Daniel Craig running up walls and through them in the opening scene of CASINO ROYALE (2006) may be the best action scene in the series. There’s no green screen and its realness gives it an immediacy few others have. But another one that is played pretty real is in FOR YOUR EYES ONLY when Roger Moore and Carol Bouquet are dragged behind a boat as shark bait. That’s really them twisting in a number of the underwater shots, and how they escape from certain death is not only believable, it’s exciting and fun.
Pierce Brosnan
No one can top Maurice Binder’s credit sequences, but Daniel Kleiman picked up the mantel brilliantly with GOLDENEYE (1995). His credit sequence there was an elaborately staged montage with leggy models walking on the barrels of guns while Russia’s hierarchical statues crash around them. It’s incredibly dramatic and set the template for the future Bond titles as Kleiman now keeps coming back for more. I can’t wait to see what he does with SKYFALL.

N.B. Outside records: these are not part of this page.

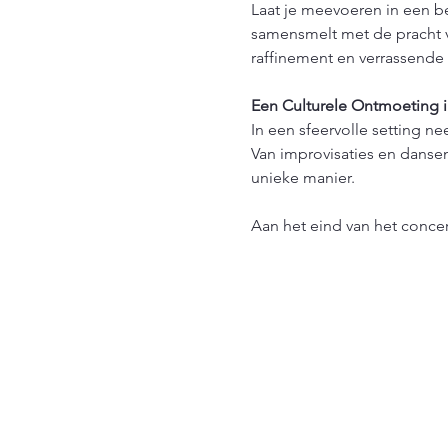
Laat je meevoeren in een b
samensmelt met de pracht v
raffinement en verrassende 
Een Culturele Ontmoeting i
In een sfeervolle setting n
Van improvisaties en dansen 
unieke manier.
Aan het eind van het concer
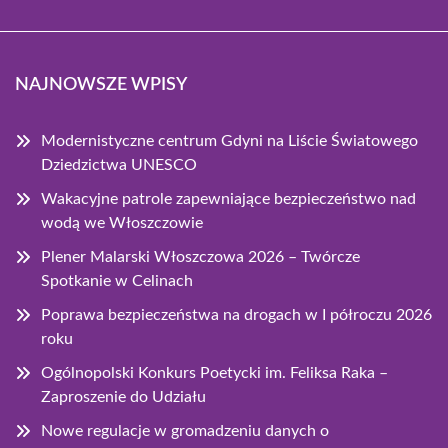
NAJNOWSZE WPISY
Modernistyczne centrum Gdyni na Liście Światowego
Dziedzictwa UNESCO
Wakacyjne patrole zapewniające bezpieczeństwo nad
wodą we Włoszczowie
Plener Malarski Włoszczowa 2026 – Twórcze
Spotkanie w Celinach
Poprawa bezpieczeństwa na drogach w I półroczu 2026
roku
Ogólnopolski Konkurs Poetycki im. Feliksa Raka –
Zaproszenie do Udziału
Nowe regulacje w gromadzeniu danych o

After Bourne and Batman, there was concern that Bond couldn’t compete anymore. Obviously it has, and will continue to do so, as Craig has made the role his own. And they can always reboot the franchise as a Cold War saga, going back to the Ian Fleming origins in the 1950’s. Imagine what a Michael Fassbender could do in the role, with a “Mad Men” cut to his suit and his droll delivery. Or imagine Idris Elba as the first African-American Bond. That rumor has been around for a while now, so we’ll see what happens next.

But no matter, Bond is big. And will continue to be the spy who loved me. And we all love him. Check out some of Bond's unsung best that I've showcased here and I think you’ll love him even more. After all, nobody does it better.